The phosphatidylinositol 4-kinase PI4KB is a host factor required for the replication of certain picornavirus genomes. Aichi virus, a picornavirus belonging to the genus Kobuvirus, forms a complex comprising one of the viral nonstructural proteins 2B, 2BC, 2C, 3A, and 3AB, the Golgi protein ACBD3, and PI4KB to synthesize PI4P at the sites for viral RNA replication. However, the roles of this protein complex in forming the replication complex are unknown. This study showed that virus RNA replication and individual viral proteins enhance the level of cellular PI4P, and suggested that the viral protein/ACBD3/PI4KB complex plays an important role in forming a functional replication complex.

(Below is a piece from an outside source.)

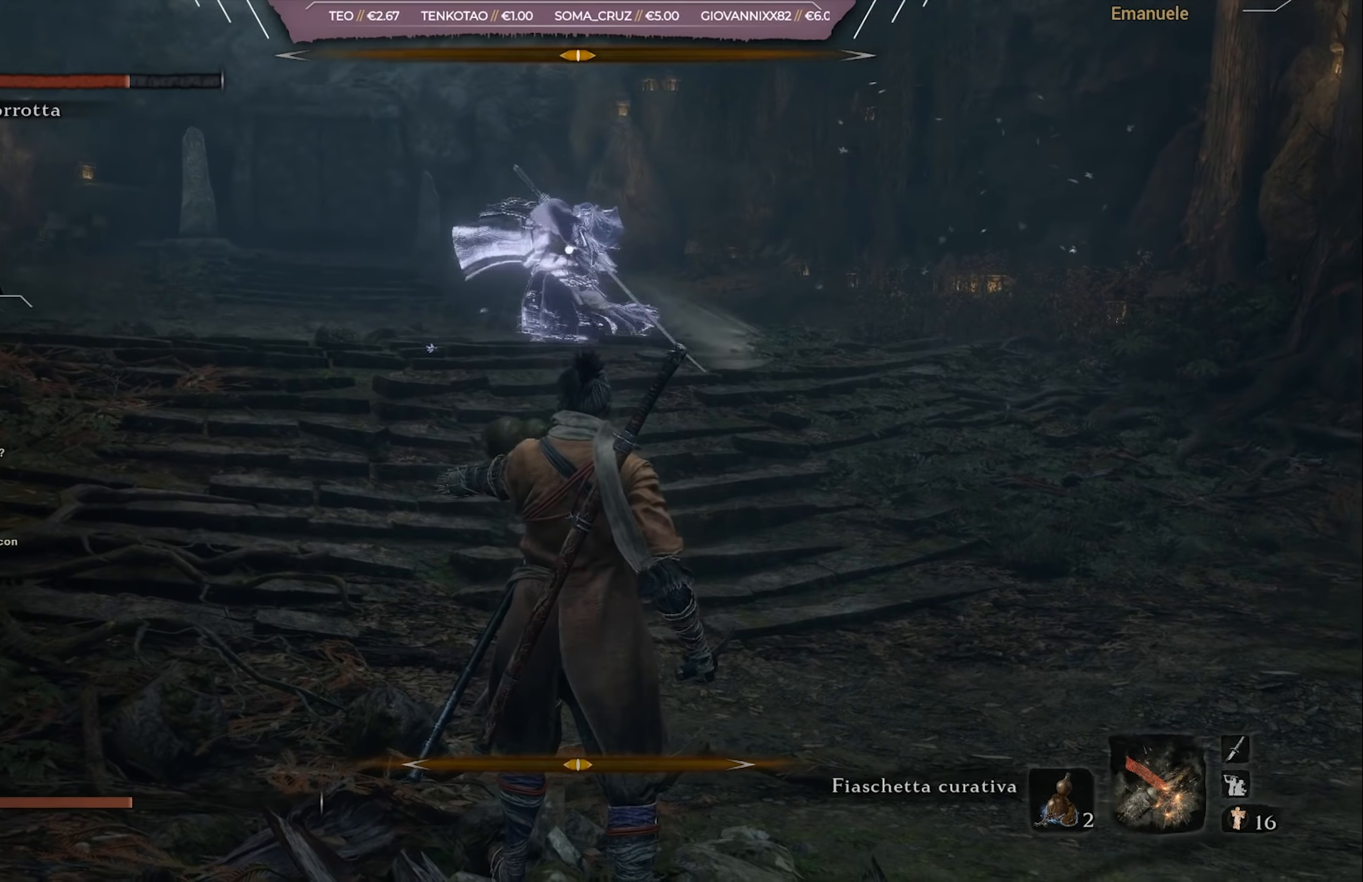
{"buttons": [], "left_stick": "down", "right_stick": "center", "events": [[234, "left_stick", "down"]]}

Thus, the present study provides a new example of modulation of cellular lipid metabolism by viruses to support the replication of their genomes.
磷酸肌醇 4-激酶 IIIβ(PI4KB)是一种宿主因子,是某些小核糖核酸病毒基因组复制所必需的。我们之前曾表明,小核糖核酸病毒 Aichi 病毒(AiV)的非结构蛋白 2B、2BC、2C、3A 和 3AB 与高尔基蛋白酰基辅酶 A 结合域包含 3(ACBD3)相互作用,后者与 PI4KB 相互作用。这五种病毒蛋白、ACBD3、PI4KB 和 PI4KB 产物磷脂酰肌醇 4-磷酸(PI4P)在 AiV RNA 复制部位共定位(J. Sasaki 等人,EMBO J. 31:754-766, 2012)。在这里,我们研究了这些病毒和细胞分子在形成 AiV 复制复合物中的作用。免疫荧光显微镜显示,用靶向 ACBD3 的小干扰 RNA 处理表达 AiV 多蛋白的细胞会使病毒 2B、2C 和 3A 蛋白与 PI4KB 的共定位消失。PI4KB 特异性抑制剂也阻止了它们的共定位。病毒 RNA 复制增加了细胞 PI4P 的水平,而不影响 PI4KB 的水平,单独表达 2B、2BC、2C、3A 或 3AB 刺激 PI4P 的产生。这些结果表明,病毒蛋白/ACBD3/PI4KB 复合物通过增强 PI4P 合成在形成功能性复制复合物中发挥重要作用。在病毒蛋白中,3A 和 3AB 被证明通过形成 3A 或 3AB/ACBD3/PI4KB 复合物来刺激 PI4KB 的体外激酶活性,而 2B 和 2C 介导的 ACBD3 对 PI4KB 的激活仍有待证明。

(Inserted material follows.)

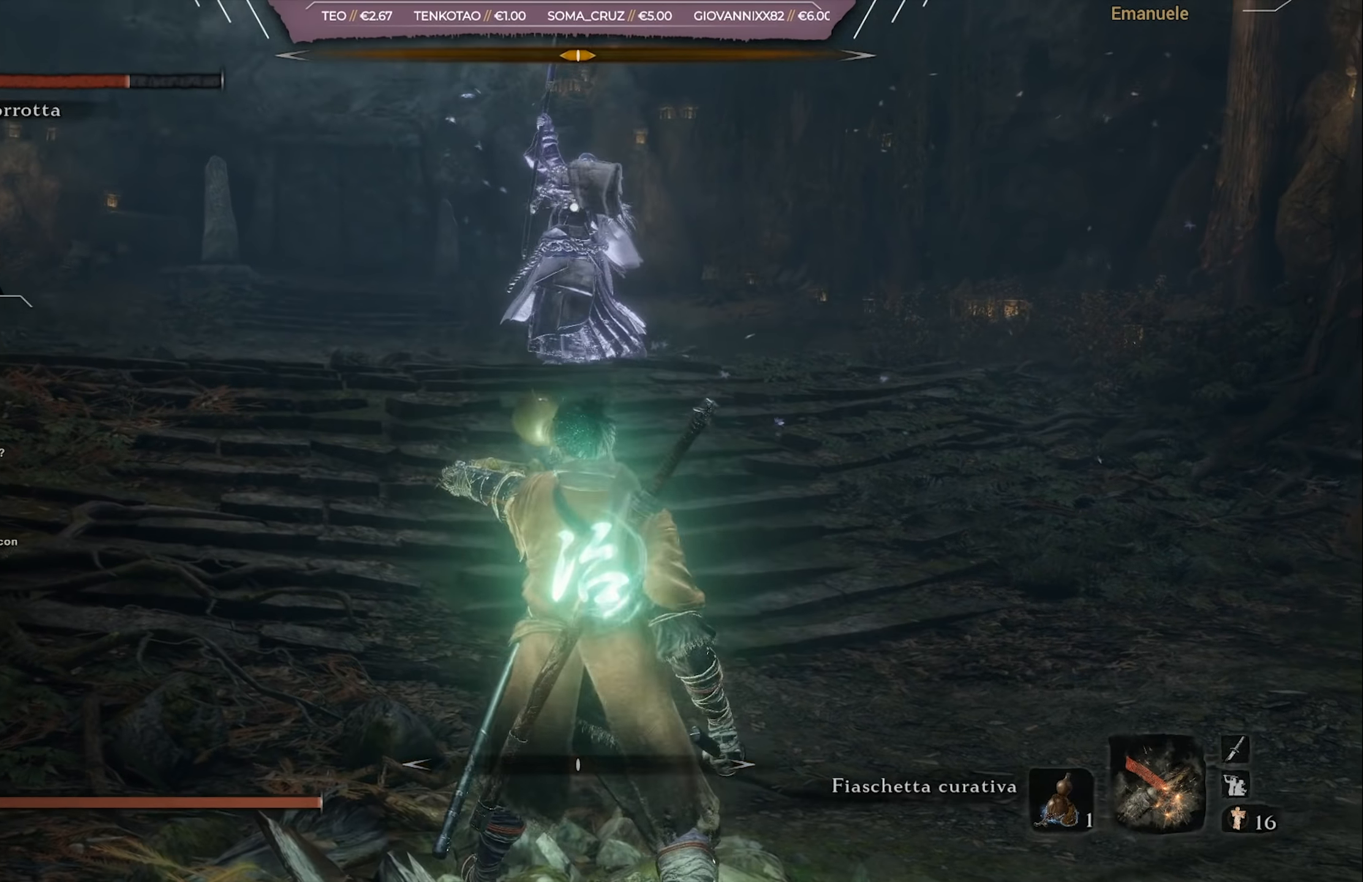
{"buttons": [], "left_stick": "center", "right_stick": "center", "events": [[400, "left_stick", "right"], [500, "left_stick", "center"]]}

磷酸肌醇 4-激酶 PI4KB 是某些小核糖核酸病毒基因组复制所必需的宿主因子。Aichi 病毒是一种小核糖核酸病毒,属于 Kobuvirus 属,形成一种包含一种病毒非结构蛋白 2B、2BC、2C、3A 和 3AB、高尔基蛋白 ACBD3 和 PI4KB 的复合物,以在病毒 RNA 复制部位合成 PI4P。然而,该蛋白复合物在形成复制复合物中的作用尚不清楚。本研究表明,病毒 RNA 复制和单个病毒蛋白可提高细胞内 PI4P 的水平,并表明病毒蛋白/ACBD3/PI4KB 复合物在形成功能性复制复合物中发挥重要作用。因此,本研究为病毒调节细胞脂质代谢以支持其基因组复制提供了新的例证。